In Port-au-Prince, the Pran Men m clinic of Médecins Sans Frontières provides medical and psychosocial care for victims. All victims of sexual assault arriving at the clinic within three days receive emergency contraception and antiretrovirals to prevent the transmission of sexually transmitted diseases, including HIV / AIDS. 

“Victims are then referred to partner institutions, including the BAI and the BPM, for follow-up that their case requires,” informed Michelle Chouinard who said it ensures that patients receive a free medical certificate. What happens to victims outside Port-au-Prince? To this question, Ms. Chouinard replied, “I do not know.” This question is all the more relevant when we know that certain areas of the country are devoid of medical facilities. 

The head of the Minority Protection Brigade confirms that he is developing good relations with MSF. “When a minor is raped, we make sure she gets medical care and a medical certificate,” says Inspector Guerson Joseph. After this step, the BPM is responsible for assembling the court file. “Our mission ends at this stage,” says the police inspector, who says he always tries to get the job done right. 

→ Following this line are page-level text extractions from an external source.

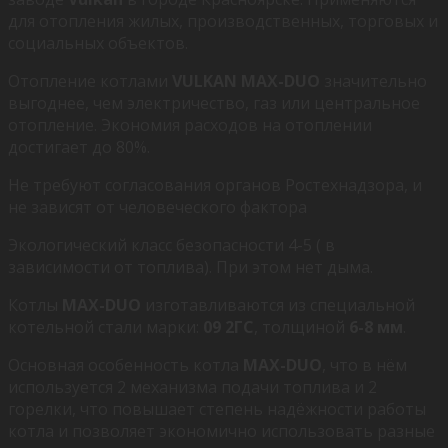
для отопления жилых, производственных, торговых и
социальных объектов.
Отопление котлами
VULKAN МАХ-DUO
значительно
выгоднее, чем электричество, газ или центральное
отопление. Экономия расходов на отоплении
достигает до 80%.
Не требуют согласования органов Ростехнадзора, и
не зависят от человеческого фактора
Экологический класс безопасности 4-5 ( в
зависимости от топлива). При этом нет дыма.
Котлы
MAX-DUO
изготавливаются из специальной
котельной стали марки:
09
2
ГС
, толщиной
6-8 мм
.
Основная особенность котла
MAX-DUO
, что в нём
используется 2 механизма подачи топлива и 2
горелки, что повышает степень надёжности работы
котла и позволяет экономично использовать разные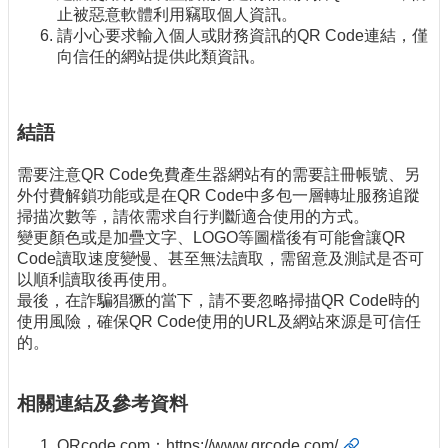
止被惡意軟體利用竊取個人資訊。
請小心要求輸入個人或財務資訊的QR Code連結，僅
向信任的網站提供此類資訊。
結語
需要注意QR Code免費產生器網站有的需要註冊帳號、另
外付費解鎖功能或是在QR Code中多包一層轉址服務追蹤
掃描次數等，請依需求自行判斷適合使用的方式。
變更顏色或是加疊文字、LOGO等圖檔後有可能會讓QR
Code讀取速度變慢、甚至無法讀取，需留意及測試是否可
以順利讀取後再使用。
最後，在詐騙猖獗的當下，請不要忽略掃描QR Code時的
使用風險，確保QR Code使用的URL及網站來源是可信任
的。
相關連結及參考資料
QRcode.com：
https://www.qrcode.com/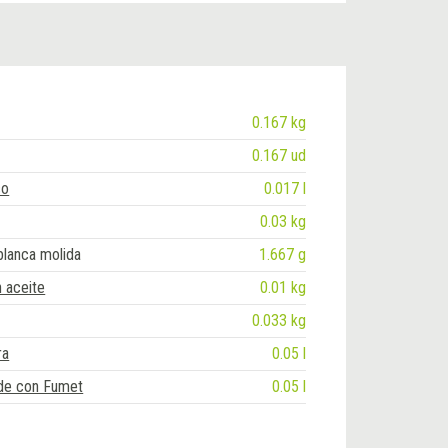
0.167 kg
0.167 ud
co
0.017 l
m
0.03 kg
blanca molida
1.667 g
 aceite
0.01 kg
0.033 kg
ra
0.05 l
de con Fumet
0.05 l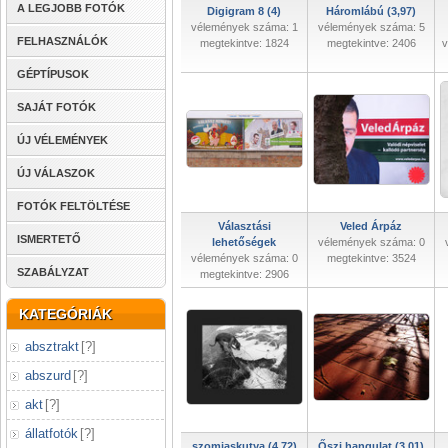
A LEGJOBB FOTÓK
Digigram 8 (4)
Háromlábú (3,97)
vélemények száma: 1
vélemények száma: 5
FELHASZNÁLÓK
megtekintve: 1824
megtekintve: 2406
v
GÉPTÍPUSOK
SAJÁT FOTÓK
ÚJ VÉLEMÉNYEK
ÚJ VÁLASZOK
FOTÓK FELTÖLTÉSE
Választási
Veled Árpáz
ISMERTETŐ
lehetőségek
vélemények száma: 0
vélemények száma: 0
megtekintve: 3524
SZABÁLYZAT
megtekintve: 2906
KATEGÓRIÁK
absztrakt
[
?
]
abszurd
[
?
]
akt
[
?
]
állatfotók
[
?
]
szomjaskutya (4,72)
Őszi hangulat (3,01)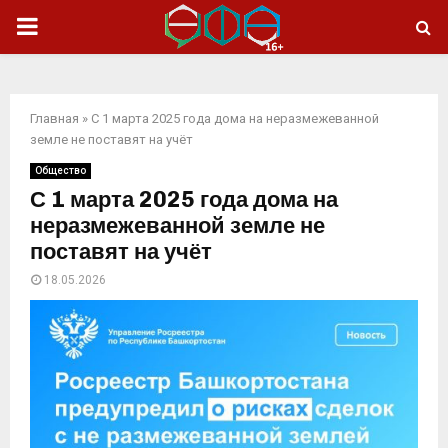
ОСНОВНОЕ
МЕНЮ
Главная
»
С 1 марта 2025 года дома на неразмежеванной
земле не поставят на учёт
Общество
С 1 марта 2025 года дома на
неразмежеванной земле не
поставят на учёт
18.05.2026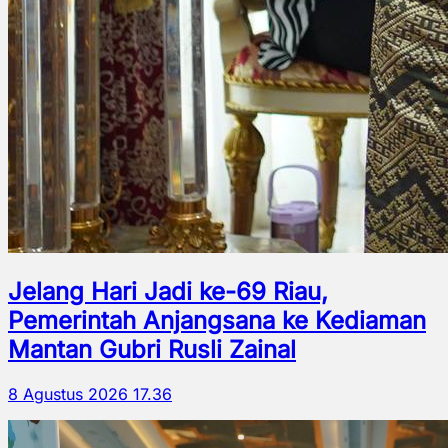
Jelang Hari Jadi ke-69 Riau,
Pemerintah Anjangsana ke Kediaman
Mantan Gubri Rusli Zainal
8 Agustus 2026 17.36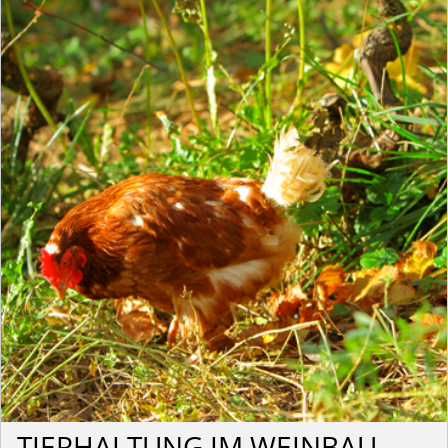
TIERHALTUNG IM WEINBAU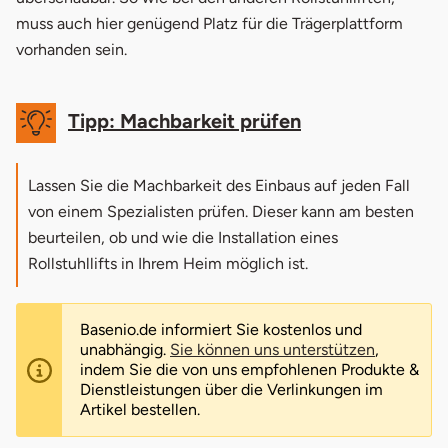
muss auch hier genügend Platz für die Trägerplattform
vorhanden sein.
Tipp: Machbarkeit prüfen
Lassen Sie die Machbarkeit des Einbaus auf jeden Fall
von einem Spezialisten prüfen. Dieser kann am besten
beurteilen, ob und wie die Installation eines
Rollstuhllifts in Ihrem Heim möglich ist.
Basenio.de informiert Sie kostenlos und
unabhängig.
Sie können uns unterstützen
,
indem Sie die von uns empfohlenen Produkte &
Dienstleistungen über die Verlinkungen im
Artikel bestellen.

While there are some efforts that have been made in handling rape victims, much remains to be done. “There are gaps in the issue of housing for victims who cannot return home,” says the head of MSF Holland. “There is also a lack of 24-hour care facilities. This is a call to funders who want to help. “ 
Too often, it is the victims of rape who go underground for fear of retaliation from their attackers. Mario Joseph argues for a law that provides a clear definition of rape or the concept of gender-based violence. This law must also prohibit rapists from approaching their victims even after serving their sentence. The judgment in favor of the teenager who was raped by her uncle must be a lesson. This is the wish of Mr. Mario Joseph who sees himself body and soul in the defense of the victims of rape. 

This is also the wish of the 38-year-old teacher who was raped last March. She states a nuance, however, “I do not want damages from the burglars, because it’s ill-gotten money they will give me, but I do want them to pay for their crime,” says the victim. She remains confident that her dream will be realized.